= WHAT THE TASK ASKS =
From the listing below, pull out every line where the string "Gardens" appears.

= EXERCISE MATERIAL =
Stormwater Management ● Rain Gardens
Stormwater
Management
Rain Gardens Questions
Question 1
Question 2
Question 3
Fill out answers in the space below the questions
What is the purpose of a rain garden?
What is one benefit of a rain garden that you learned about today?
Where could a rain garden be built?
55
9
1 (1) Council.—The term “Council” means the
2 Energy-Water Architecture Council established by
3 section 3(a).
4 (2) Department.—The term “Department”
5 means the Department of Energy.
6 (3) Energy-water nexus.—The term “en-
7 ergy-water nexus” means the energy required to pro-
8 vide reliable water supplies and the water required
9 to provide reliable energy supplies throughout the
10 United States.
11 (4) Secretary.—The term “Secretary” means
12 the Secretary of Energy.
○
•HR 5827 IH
==
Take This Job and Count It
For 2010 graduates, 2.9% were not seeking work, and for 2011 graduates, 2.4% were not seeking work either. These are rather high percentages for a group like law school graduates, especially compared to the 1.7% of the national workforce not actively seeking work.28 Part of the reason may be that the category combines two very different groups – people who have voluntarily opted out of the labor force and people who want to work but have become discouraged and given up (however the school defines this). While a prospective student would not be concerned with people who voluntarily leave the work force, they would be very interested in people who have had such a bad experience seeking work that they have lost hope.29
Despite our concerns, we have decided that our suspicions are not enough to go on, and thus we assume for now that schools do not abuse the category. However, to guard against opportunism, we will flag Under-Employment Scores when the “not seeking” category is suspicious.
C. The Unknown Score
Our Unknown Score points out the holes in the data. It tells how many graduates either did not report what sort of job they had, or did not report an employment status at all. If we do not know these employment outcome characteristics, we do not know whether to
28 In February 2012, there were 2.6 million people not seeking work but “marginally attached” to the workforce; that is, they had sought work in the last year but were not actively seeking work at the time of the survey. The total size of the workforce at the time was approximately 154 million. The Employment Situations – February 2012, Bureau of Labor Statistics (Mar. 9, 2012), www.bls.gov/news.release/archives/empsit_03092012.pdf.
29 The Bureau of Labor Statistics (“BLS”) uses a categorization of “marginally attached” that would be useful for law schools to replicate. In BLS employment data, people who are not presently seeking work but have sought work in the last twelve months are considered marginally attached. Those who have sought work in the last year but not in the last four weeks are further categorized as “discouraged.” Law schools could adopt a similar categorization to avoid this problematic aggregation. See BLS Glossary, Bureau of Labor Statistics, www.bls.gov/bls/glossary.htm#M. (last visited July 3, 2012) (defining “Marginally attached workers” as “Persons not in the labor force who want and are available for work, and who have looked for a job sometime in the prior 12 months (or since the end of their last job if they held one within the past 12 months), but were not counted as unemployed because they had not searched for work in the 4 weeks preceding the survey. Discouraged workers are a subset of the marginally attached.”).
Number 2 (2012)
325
---
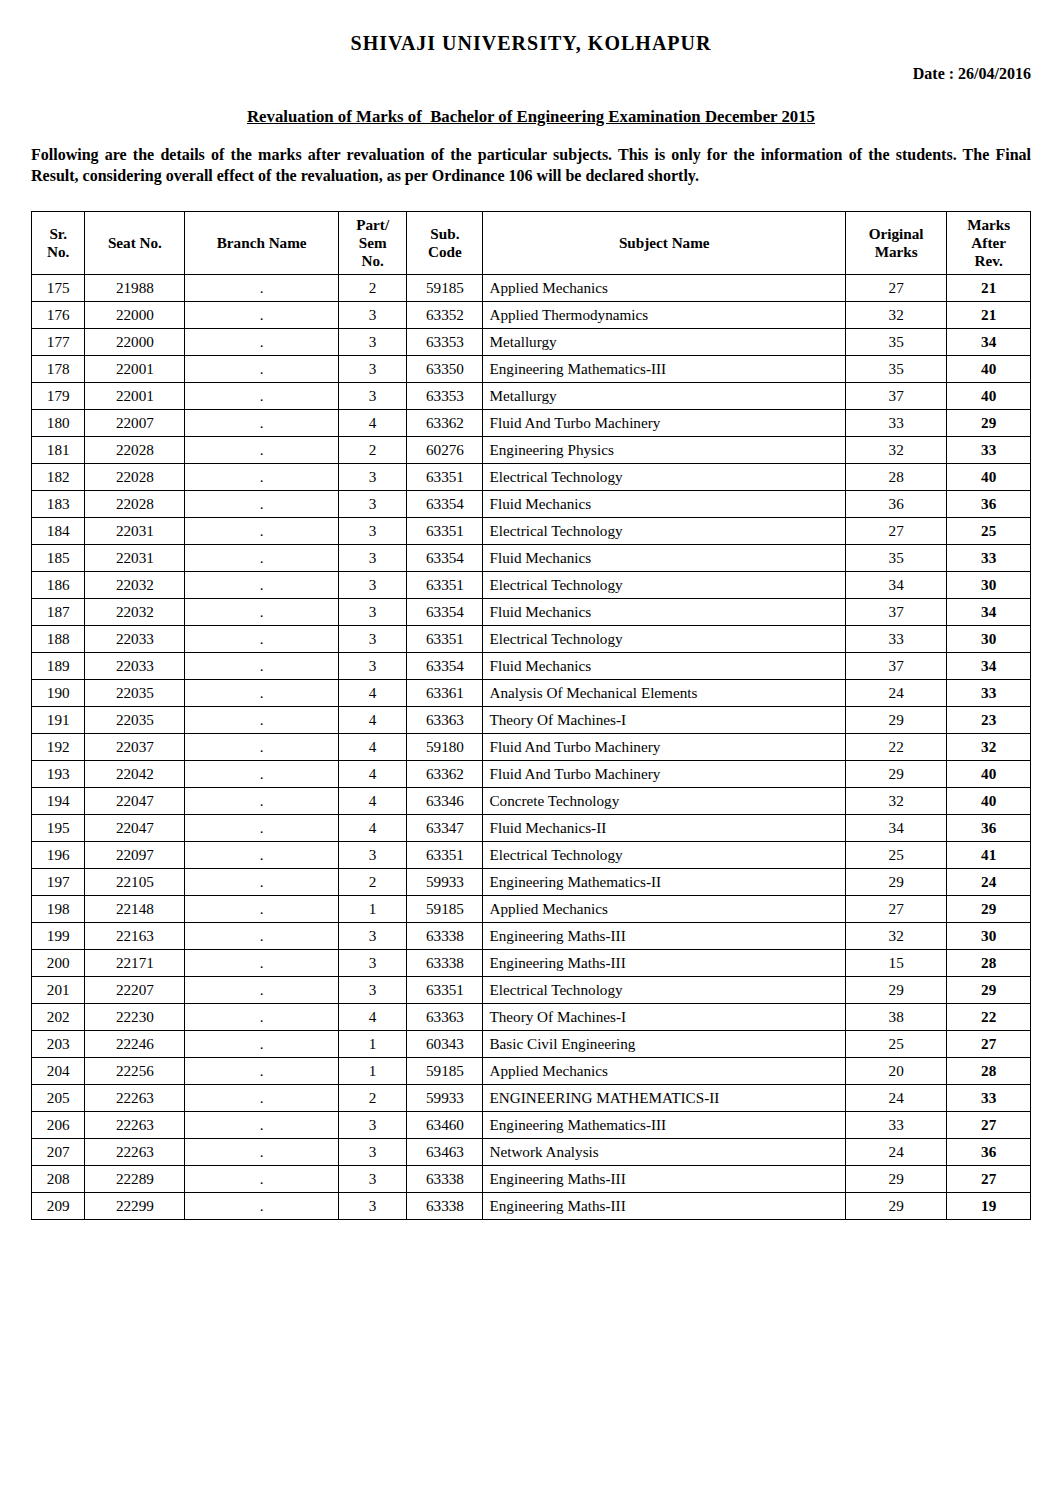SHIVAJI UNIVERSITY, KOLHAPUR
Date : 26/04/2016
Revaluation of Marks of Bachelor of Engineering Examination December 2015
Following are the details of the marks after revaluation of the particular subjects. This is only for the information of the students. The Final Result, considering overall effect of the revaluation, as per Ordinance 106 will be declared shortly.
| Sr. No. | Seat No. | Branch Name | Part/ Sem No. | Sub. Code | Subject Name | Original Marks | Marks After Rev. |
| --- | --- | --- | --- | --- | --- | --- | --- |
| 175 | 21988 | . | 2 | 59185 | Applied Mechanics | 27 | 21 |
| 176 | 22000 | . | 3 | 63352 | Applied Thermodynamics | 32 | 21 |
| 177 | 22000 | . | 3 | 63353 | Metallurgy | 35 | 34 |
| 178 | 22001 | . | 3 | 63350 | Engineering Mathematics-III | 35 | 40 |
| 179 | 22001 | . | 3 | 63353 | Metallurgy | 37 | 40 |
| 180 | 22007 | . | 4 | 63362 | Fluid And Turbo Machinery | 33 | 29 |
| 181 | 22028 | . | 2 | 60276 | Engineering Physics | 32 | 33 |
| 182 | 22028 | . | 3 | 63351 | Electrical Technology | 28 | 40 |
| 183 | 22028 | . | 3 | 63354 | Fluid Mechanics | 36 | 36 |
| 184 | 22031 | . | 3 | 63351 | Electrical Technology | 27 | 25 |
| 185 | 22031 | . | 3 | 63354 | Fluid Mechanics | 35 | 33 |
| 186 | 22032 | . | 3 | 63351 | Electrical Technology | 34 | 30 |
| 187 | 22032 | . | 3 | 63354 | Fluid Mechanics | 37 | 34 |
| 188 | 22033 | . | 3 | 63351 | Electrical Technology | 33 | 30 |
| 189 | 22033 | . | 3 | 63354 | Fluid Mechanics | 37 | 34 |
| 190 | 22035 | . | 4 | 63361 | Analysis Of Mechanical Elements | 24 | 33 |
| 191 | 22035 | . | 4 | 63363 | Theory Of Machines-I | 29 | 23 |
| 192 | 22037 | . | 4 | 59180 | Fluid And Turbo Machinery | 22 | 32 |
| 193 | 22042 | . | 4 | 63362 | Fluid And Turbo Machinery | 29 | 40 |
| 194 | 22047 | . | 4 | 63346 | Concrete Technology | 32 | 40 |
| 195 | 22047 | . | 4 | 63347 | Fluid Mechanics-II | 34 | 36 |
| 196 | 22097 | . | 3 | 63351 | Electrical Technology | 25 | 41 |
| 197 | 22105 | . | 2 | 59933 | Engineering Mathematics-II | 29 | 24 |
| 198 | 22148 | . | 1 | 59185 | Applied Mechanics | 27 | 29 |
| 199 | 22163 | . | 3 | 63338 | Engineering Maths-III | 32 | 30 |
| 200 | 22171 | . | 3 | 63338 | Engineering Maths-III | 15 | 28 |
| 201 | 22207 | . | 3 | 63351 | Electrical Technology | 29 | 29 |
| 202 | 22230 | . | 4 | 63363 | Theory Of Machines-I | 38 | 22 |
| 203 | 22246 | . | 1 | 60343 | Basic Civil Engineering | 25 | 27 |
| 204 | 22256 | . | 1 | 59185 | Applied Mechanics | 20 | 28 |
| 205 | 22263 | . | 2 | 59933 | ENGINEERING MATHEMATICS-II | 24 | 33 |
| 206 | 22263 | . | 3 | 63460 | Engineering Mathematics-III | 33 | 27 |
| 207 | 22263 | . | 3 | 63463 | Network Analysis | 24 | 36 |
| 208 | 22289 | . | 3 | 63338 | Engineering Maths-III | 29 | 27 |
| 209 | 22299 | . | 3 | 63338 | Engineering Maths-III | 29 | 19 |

= EXERCISE ANSWER =
Stormwater Management ● Rain Gardens
Rain Gardens Questions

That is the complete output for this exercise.